__Exercise aim__.
Print the whole forum post on YOLO training with mixed detection and classification images, word for word.

__Selected passage__.
******

Classification vs Detection differential backpropagation in the archtiecture

Hi, I’ve been reading a lot about different versions of YOLO and started my tests with this YOLOv5 version. I am checking about the training process and I found very interesting information about the process in this other thread How to combine weights.

What I haven’t been able to see is whether previous YOLO approach to training is maintained or it changed. In YOLO900 paper it was stated the following:

During training we mix images from both detection and
classification datasets. When our network sees an image
labelled for detection we can backpropagate based on the
full YOLOv2 loss function. When it sees a classification
image we only backpropagate loss from the classification-
specific parts of the architecture.

I cannot find whether this feature was discarded in later versions of YOLO (i.e. v5) or not. Maybe I missed important information about it.

My problem comes from the use case in which I am working. Just to give a bit of context, I am trying to complete a given dataset (KAIST dataset, with thermal-visual image pairs) and it would be pretty useful to be able to complete it with just some classification examples. The dataset has a lot of detection images with people on the walking or standing on streets but I would need to enhance it to be able to detect humans in different positions and postures. These examples should be useful to generalize the ‘concept’ of person in the network in later detection-classification use cases.

If this feature, this differential training based on type of data, is not available anymore (not sure later architectures allow it), having a label of the whole image with the associated class could do the trick?

******

__Extracted material__.
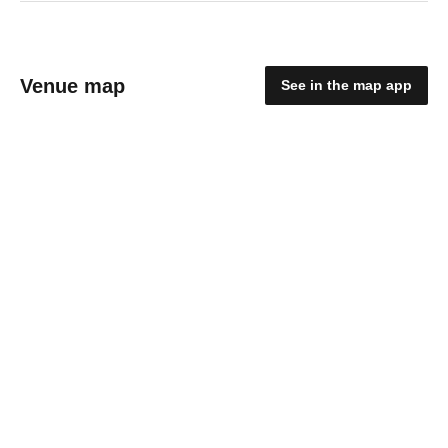
Venue map
See in the map app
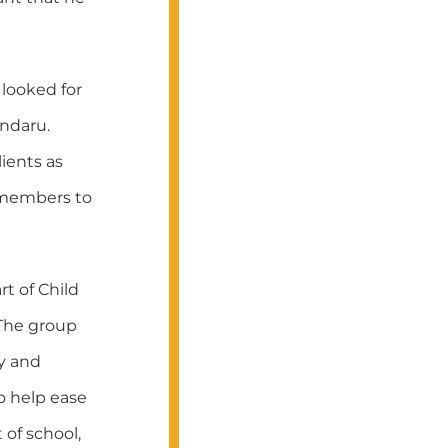
 looked for
ndaru.
ients as
 members to
t of Child
 The group
y and
o help ease
 of school,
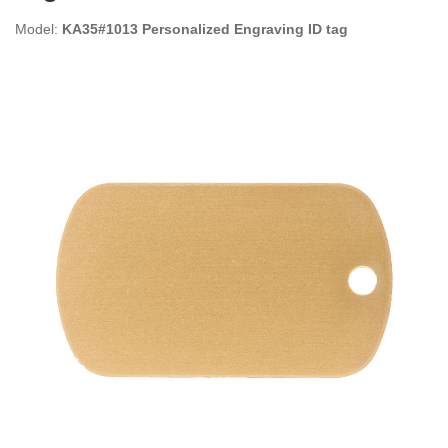
Model:
KA35#1013 Personalized Engraving ID tag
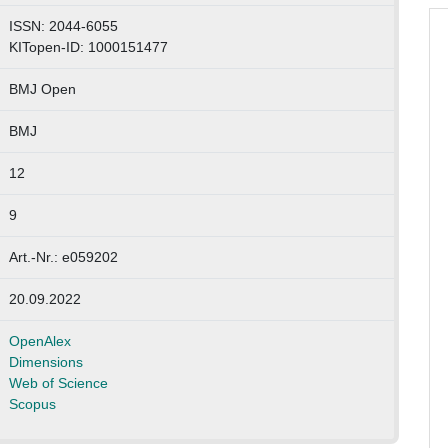
ISSN: 2044-6055
KITopen-ID: 1000151477
BMJ Open
BMJ
12
9
Art.-Nr.: e059202
20.09.2022
OpenAlex
Dimensions
Web of Science
Scopus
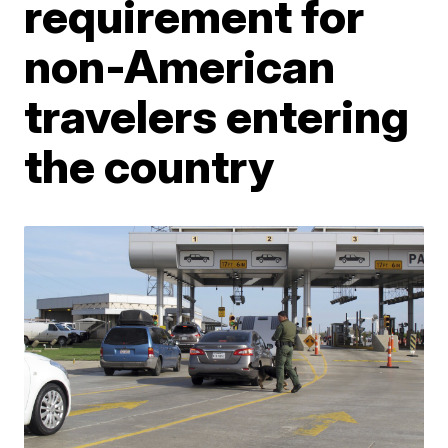
requirement for
non-American
travelers entering
the country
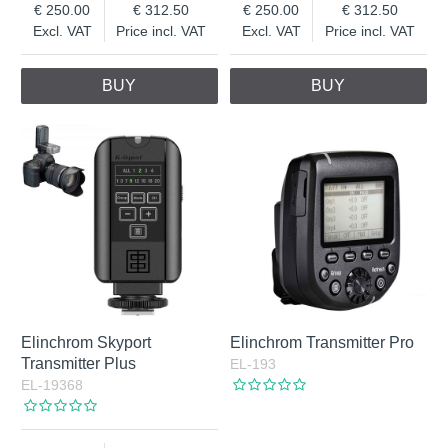
250.00
312.50
250.00
312.50
Excl. VAT
Price incl. VAT
Excl. VAT
Price incl. VAT
BUY
BUY
Elinchrom Skyport
Elinchrom Transmitter Pro
Transmitter Plus
EL-193
EL-19368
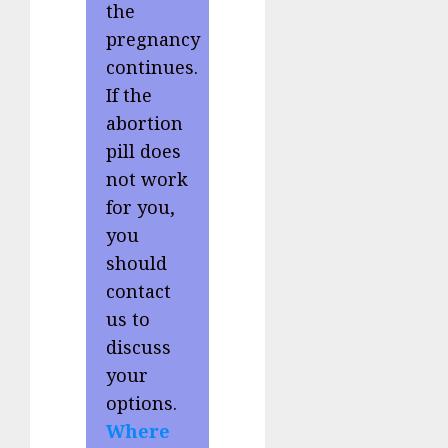
the
pregnancy
continues.
If the
abortion
pill does
not work
for you,
you
should
contact
us to
discuss
your
options.
Where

******

__Result of the task__.
Classification vs Detection differential backpropagation in the archtiecture

Hi, I’ve been reading a lot about different versions of YOLO and started my tests with this YOLOv5 version. I am checking about the training process and I found very interesting information about the process in this other thread How to combine weights.

What I haven’t been able to see is whether previous YOLO approach to training is maintained or it changed. In YOLO900 paper it was stated the following:

During training we mix images from both detection and
classification datasets. When our network sees an image
labelled for detection we can backpropagate based on the
full YOLOv2 loss function. When it sees a classification
image we only backpropagate loss from the classification-
specific parts of the architecture.

I cannot find whether this feature was discarded in later versions of YOLO (i.e. v5) or not. Maybe I missed important information about it.

My problem comes from the use case in which I am working. Just to give a bit of context, I am trying to complete a given dataset (KAIST dataset, with thermal-visual image pairs) and it would be pretty useful to be able to complete it with just some classification examples. The dataset has a lot of detection images with people on the walking or standing on streets but I would need to enhance it to be able to detect humans in different positions and postures. These examples should be useful to generalize the ‘concept’ of person in the network in later detection-classification use cases.

If this feature, this differential training based on type of data, is not available anymore (not sure later architectures allow it), having a label of the whole image with the associated class could do the trick?